I also learned about Astaire’s early years when he and Adele were a famous dance team. She’s quite a character: coarse, foul-mouthed, beautiful and sexually precocious. At seventeen she admitted “I’ve already got quite used to people grabbing my fanny backstage – that is, when they weren’t all homos.” When she caught someone looking up her dress she asked him whether he saw “the ace of spades.” “Why the fuck shouldn’t I say what I feel?” she once replied when the prim Fred apologized for her behavior. In her mid-thirties she left the stage and married into the English aristocracy. But her spirit was undimmed: she once made a needlepoint cushion for Fred and his wife: one side depicted flowers, the other read simply “Fuck Off.”

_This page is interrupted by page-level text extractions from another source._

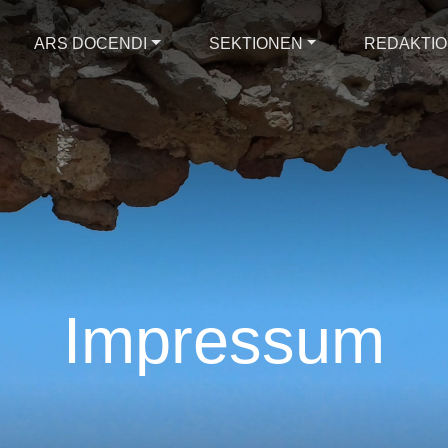
ARS DOCENDI
SEKTIONEN
REDAKTI
Impressum
Impressum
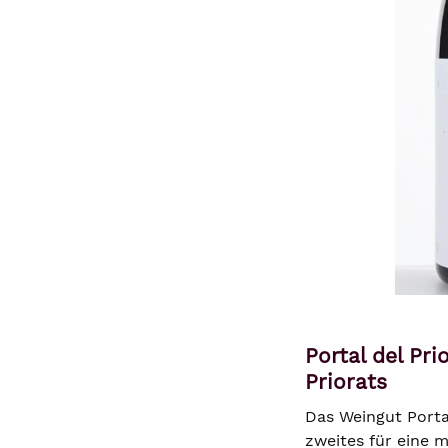
Portal del Pr
Priorats
Das Weingut Porta
zweites für eine 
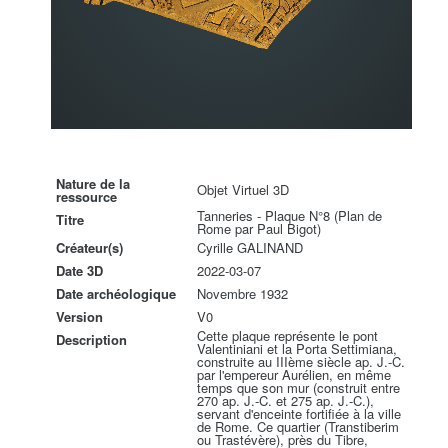
Nature de la
Objet Virtuel 3D
ressource
Tanneries - Plaque N°8 (Plan de
Titre
Rome par Paul Bigot)
Créateur(s)
Cyrille GALINAND
Date 3D
2022-03-07
Date archéologique
Novembre 1932
Version
V0
Cette plaque représente le pont
Description
Valentiniani et la Porta Settimiana,
construite au IIIème siècle ap. J.-C.
par l'empereur Aurélien, en même
temps que son mur (construit entre
270 ap. J.-C. et 275 ap. J.-C.),
servant d'enceinte fortifiée à la ville
de Rome. Ce quartier (Transtiberim
ou Trastévère), près du Tibre,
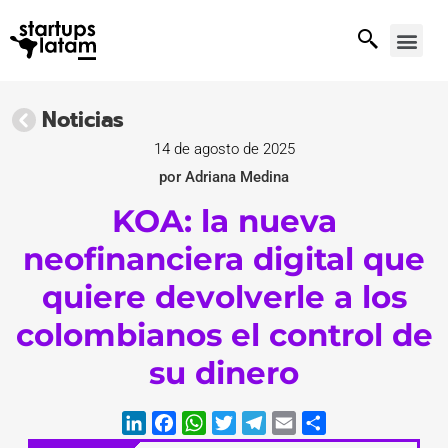
Noticias
14 de agosto de 2025
por Adriana Medina
KOA: la nueva
neofinanciera digital que
quiere devolverle a los
colombianos el control de
su dinero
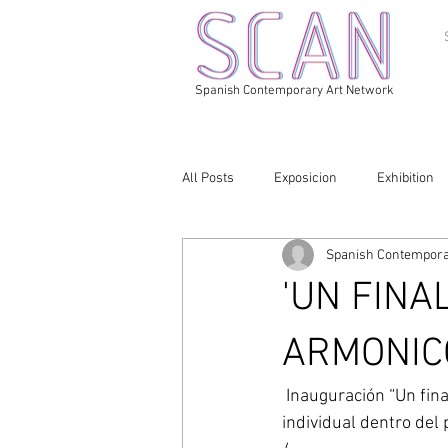
Spanish Contemporary Art Network
All Posts
Exposicion
Exhibition
Spanish Contempora
'UN FINA
ARMONIC
 Inauguración “Un final intuido: Movimiento armónico”, por Leonor Serrano Rivas, una proyecto 
individual dentro del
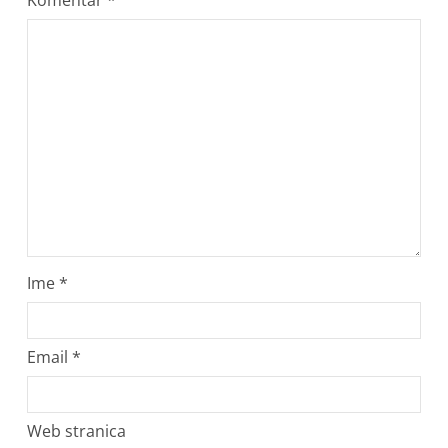
Komentar
*
Ime
*
Email
*
Web stranica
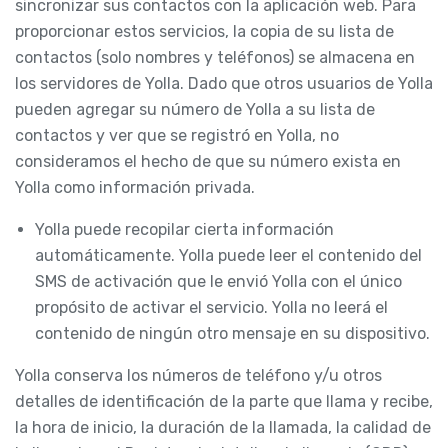
sincronizar sus contactos con la aplicación web. Para
proporcionar estos servicios, la copia de su lista de
contactos (solo nombres y teléfonos) se almacena en
los servidores de Yolla. Dado que otros usuarios de Yolla
pueden agregar su número de Yolla a su lista de
contactos y ver que se registró en Yolla, no
consideramos el hecho de que su número exista en
Yolla como información privada.
Yolla puede recopilar cierta información
automáticamente. Yolla puede leer el contenido del
SMS de activación que le envió Yolla con el único
propósito de activar el servicio. Yolla no leerá el
contenido de ningún otro mensaje en su dispositivo.
Yolla conserva los números de teléfono y/u otros
detalles de identificación de la parte que llama y recibe,
la hora de inicio, la duración de la llamada, la calidad de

This book, like most encomiums of movie stars, contains insight and idiocy in pretty equal measure (and I’ve given examples of the later) – but it does, nonetheless, contain insight. For example, Epstein makes some perceptive comments about the difference between Astaire’s charm and that of William Powell:
Contrast Fred Astaire with William Powell, whose suavity helped make the Thin Man movies so delightful. Powell in his movie persona is sophisticated in a way Astaire in his movie persona is distinctly not. Powell’s character is world-weary, properly cynical, looking forward only to another of his perfectly confected cocktails. Astaire breaks out the champagne from time to time, and in one of his movies (The Sky’s the Limit) he actually gets drunk, but his drunkenness turn out to be no more than an excuse to do a dance atop the bar. Like Astaire, Powell is always handsomely tailored, lives in starkly white plush apartments, drives flashy cars. But the good life, one might say, is all that is left to him, since he has previously seen the rest of life for what it really is. Powell’s lack of enthusiasm, his witty cynicism, are among the chief marks of his sophistication; Astaire, urbane yet not entirely sophisticated, retains his enthusiasm, for the girl, for the song, above all for the dance.
This pleasant little wisp of a book (published as part of the Icon series by Yale University Press) will make for a few hours of very entertaining reading. I only wish that it had been more lavishly illustrated, we only get two rather measly photographs. As for the text, I wouldn’t have them change one crazy word.